INSTRUCTIONS FOR THE TASK: Every line with "Sinclair" in it must be copied from the data.
· · · ·
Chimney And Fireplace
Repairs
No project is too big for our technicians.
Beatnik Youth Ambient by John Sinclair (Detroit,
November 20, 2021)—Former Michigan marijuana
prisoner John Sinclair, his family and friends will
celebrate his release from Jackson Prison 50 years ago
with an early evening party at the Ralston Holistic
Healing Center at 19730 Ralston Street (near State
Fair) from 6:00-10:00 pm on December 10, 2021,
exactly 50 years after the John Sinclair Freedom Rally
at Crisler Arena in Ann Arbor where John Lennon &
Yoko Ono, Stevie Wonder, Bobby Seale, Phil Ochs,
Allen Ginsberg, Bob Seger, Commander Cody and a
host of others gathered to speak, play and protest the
· · · ·
REPLY TO THE EXERCISE:
Beatnik Youth Ambient by John Sinclair (Detroit,
prisoner John Sinclair, his family and friends will
exactly 50 years after the John Sinclair Freedom Rally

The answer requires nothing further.